Padilla even makes an appearance in the infamous August 2002 DOJ memo by attorney John Woo that makes torture possible - an analysis retracted two years later - and that also concludes that the President has virtually unlimited power as Commander in Chief. It is in the section on the powers of the Commander in Chief that this excerpt appears.
The case of Jose Padilla, a.k.a. Abdullah Al Muhahir, illustrates the importance of such information [ed - info obtained from interrogations]. Padilla allegedly had journeyed to Afghanistan and Pakistan, met with senior Al Qaeda leaders, and hatched a plot to construct and detonate a radioactive dispersal device in the United States. After allegedly receiving training in wiring explosives and with a substantial amount of currency in his position (sic), Padilla attempted in May, 2002, to enter the United States to further his scheme. Interrogation of captured al Qaeda operatives allegedly allowed US intelligence and law enforcement agencies to track Padilla and detain him upon his entry to the United States.

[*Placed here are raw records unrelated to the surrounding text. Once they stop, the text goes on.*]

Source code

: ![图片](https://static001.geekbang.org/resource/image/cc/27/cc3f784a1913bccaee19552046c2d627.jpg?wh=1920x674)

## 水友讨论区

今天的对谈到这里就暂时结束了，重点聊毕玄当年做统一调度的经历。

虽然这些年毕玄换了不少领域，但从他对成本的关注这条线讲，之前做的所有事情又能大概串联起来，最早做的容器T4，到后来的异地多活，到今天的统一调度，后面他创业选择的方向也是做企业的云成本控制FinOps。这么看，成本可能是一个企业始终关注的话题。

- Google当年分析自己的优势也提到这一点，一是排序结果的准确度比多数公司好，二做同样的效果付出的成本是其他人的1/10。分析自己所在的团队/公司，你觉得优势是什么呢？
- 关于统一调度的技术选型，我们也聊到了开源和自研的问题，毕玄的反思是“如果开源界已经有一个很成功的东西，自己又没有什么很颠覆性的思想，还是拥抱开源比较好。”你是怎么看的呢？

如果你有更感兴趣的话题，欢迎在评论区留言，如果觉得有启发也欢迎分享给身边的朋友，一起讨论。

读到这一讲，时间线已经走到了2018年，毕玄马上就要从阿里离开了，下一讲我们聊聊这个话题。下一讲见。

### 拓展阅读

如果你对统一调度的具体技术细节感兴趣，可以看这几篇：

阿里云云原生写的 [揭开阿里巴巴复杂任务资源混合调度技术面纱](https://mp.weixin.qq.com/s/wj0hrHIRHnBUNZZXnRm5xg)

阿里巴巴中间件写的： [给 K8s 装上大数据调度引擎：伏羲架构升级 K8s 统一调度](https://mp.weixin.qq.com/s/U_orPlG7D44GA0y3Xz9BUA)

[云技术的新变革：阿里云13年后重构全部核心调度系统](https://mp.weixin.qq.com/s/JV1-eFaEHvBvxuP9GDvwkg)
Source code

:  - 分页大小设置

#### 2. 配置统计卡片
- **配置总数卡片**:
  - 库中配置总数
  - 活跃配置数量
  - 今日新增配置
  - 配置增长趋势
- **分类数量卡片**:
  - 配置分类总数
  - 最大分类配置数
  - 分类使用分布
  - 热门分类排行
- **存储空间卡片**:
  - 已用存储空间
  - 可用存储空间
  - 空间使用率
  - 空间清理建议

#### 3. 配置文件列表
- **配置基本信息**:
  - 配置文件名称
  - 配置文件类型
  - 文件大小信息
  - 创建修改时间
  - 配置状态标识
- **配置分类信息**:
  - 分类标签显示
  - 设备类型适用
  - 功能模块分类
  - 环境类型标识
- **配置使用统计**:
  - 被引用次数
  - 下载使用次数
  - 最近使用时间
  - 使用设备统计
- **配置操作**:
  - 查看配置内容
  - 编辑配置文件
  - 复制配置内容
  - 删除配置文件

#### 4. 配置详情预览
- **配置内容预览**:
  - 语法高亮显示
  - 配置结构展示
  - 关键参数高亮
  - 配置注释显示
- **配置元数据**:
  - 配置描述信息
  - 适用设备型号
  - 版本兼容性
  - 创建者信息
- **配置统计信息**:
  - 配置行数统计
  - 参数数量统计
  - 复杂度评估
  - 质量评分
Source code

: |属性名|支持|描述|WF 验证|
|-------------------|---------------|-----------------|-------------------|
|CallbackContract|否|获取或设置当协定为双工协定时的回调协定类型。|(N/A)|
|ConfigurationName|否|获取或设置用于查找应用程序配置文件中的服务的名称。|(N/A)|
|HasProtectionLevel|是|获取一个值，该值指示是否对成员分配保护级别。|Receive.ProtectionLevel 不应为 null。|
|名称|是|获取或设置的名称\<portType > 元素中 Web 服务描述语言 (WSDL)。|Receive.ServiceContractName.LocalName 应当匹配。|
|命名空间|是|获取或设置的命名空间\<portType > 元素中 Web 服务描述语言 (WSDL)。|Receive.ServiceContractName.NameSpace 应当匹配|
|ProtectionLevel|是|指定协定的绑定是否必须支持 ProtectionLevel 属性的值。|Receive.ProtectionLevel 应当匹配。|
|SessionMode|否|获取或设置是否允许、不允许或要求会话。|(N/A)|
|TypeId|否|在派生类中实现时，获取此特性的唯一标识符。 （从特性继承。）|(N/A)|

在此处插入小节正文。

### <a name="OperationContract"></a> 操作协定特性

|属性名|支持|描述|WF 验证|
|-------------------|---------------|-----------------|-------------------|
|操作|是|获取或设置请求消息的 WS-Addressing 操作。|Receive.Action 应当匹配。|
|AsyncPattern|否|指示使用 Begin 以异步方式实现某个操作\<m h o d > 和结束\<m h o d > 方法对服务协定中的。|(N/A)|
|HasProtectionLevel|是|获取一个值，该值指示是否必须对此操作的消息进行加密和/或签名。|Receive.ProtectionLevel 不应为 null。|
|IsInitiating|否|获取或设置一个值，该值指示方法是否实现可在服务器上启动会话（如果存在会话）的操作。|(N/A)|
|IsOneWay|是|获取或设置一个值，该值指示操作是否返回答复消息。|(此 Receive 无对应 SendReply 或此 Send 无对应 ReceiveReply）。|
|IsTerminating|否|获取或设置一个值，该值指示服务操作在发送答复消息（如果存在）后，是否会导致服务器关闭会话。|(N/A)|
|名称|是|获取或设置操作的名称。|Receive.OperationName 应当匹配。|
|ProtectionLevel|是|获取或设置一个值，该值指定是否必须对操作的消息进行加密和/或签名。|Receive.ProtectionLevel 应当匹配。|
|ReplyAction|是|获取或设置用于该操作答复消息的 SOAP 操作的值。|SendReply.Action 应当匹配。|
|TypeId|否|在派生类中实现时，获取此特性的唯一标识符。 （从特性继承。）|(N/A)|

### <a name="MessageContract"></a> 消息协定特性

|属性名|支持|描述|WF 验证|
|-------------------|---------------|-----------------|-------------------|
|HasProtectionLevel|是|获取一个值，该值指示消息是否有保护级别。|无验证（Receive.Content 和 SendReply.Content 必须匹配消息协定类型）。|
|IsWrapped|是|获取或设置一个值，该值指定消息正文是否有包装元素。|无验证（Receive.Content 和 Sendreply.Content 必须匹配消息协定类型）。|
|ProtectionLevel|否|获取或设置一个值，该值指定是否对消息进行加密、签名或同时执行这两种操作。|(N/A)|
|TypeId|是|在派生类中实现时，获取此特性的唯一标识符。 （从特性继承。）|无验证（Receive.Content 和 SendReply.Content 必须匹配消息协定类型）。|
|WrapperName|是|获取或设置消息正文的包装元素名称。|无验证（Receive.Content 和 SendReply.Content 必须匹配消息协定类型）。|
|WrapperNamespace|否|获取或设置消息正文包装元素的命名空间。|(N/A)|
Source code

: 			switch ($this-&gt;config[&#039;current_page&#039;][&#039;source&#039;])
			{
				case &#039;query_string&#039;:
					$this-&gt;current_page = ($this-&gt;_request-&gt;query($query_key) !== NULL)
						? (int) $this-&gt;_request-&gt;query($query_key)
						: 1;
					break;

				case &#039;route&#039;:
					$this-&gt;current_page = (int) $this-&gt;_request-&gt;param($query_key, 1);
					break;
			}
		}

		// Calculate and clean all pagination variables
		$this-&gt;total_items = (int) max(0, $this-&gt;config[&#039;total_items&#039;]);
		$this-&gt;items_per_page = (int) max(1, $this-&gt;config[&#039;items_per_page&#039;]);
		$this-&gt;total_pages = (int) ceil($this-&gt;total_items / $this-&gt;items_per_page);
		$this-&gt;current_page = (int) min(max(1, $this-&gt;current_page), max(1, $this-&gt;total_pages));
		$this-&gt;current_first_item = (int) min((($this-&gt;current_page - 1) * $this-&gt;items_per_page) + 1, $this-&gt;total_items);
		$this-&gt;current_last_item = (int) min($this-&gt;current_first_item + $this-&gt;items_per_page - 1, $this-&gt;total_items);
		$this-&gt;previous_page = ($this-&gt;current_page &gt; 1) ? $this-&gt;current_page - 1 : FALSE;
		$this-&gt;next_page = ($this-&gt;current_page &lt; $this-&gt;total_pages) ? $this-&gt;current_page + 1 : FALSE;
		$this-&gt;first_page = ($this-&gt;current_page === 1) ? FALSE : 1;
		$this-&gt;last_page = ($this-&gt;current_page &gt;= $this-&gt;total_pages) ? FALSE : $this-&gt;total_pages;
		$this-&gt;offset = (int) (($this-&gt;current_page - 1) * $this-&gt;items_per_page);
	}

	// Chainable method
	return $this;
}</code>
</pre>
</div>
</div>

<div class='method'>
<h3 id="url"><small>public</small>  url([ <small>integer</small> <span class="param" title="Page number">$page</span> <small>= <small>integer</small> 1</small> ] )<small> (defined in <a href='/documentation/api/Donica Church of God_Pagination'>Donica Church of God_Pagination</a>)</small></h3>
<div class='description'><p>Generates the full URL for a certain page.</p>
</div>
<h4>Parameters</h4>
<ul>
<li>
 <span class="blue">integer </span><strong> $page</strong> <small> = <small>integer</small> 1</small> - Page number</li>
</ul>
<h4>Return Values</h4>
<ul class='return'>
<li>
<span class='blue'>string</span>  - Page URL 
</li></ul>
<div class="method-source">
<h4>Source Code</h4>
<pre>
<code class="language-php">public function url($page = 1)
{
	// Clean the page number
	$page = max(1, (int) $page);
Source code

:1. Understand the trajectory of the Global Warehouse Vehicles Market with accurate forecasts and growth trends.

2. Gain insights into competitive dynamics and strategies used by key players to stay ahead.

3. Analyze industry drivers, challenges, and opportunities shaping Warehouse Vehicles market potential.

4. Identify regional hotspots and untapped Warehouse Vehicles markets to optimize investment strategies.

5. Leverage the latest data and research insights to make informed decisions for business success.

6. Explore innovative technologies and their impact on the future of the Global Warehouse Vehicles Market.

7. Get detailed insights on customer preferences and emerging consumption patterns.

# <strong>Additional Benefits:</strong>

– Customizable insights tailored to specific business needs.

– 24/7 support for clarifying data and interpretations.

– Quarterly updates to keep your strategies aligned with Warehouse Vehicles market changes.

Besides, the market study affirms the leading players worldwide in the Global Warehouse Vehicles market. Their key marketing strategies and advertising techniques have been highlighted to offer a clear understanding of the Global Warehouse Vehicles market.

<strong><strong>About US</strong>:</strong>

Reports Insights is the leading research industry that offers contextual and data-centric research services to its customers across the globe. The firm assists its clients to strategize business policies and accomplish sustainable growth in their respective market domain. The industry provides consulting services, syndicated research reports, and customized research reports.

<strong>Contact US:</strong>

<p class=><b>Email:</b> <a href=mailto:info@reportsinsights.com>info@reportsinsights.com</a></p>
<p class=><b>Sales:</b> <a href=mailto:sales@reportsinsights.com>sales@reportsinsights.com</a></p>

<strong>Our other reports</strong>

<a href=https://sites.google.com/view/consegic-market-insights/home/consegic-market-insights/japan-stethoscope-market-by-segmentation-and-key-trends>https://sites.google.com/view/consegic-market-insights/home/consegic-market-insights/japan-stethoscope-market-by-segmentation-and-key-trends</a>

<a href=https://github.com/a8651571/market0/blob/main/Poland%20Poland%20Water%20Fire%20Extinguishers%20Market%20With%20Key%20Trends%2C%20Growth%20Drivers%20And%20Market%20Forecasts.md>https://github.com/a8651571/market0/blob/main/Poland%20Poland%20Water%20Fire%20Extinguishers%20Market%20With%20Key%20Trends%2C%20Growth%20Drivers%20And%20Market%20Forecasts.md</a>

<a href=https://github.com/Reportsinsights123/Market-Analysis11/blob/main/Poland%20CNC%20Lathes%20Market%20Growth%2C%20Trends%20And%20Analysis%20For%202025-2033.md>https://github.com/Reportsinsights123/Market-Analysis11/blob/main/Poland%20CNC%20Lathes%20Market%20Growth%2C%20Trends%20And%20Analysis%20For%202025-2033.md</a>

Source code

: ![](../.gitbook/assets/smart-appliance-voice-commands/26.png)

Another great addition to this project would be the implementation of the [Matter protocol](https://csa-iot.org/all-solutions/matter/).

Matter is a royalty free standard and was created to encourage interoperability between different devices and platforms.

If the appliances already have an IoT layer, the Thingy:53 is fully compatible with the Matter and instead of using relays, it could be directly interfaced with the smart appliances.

Huh. None of this is relevant anymore, it seems. Apparently, the administration is only interested in criminally prosecuting Padilla for fighting against US troops alongside members of al Qaeda (something which he should be prosecuted for, by the way). Seems that there's no penalty for conspiring with al Qaeda leaders to set off a radioactive bomb here.
So tell me. Why doesn't this matter anymore? Is it that presenting the evidence in open court will threaten national security? Or perhaps the evidence was gained in torture sessions? Certainly the reference to this case in a memo written for the sole purpose of providing a legal justification for, oh, let's say aggressive interrogation techniques makes one wonder.
Here's hoping the Supreme Court remembers that it is an equal branch of government and that they back the appeals panel decision to block the transfer of Padilla from military to civilian court - and that they rule on the president's authority to unilaterally declare an American citizen to be an enemy combatant, and then to detain that person without charges for an indeterminate period of time.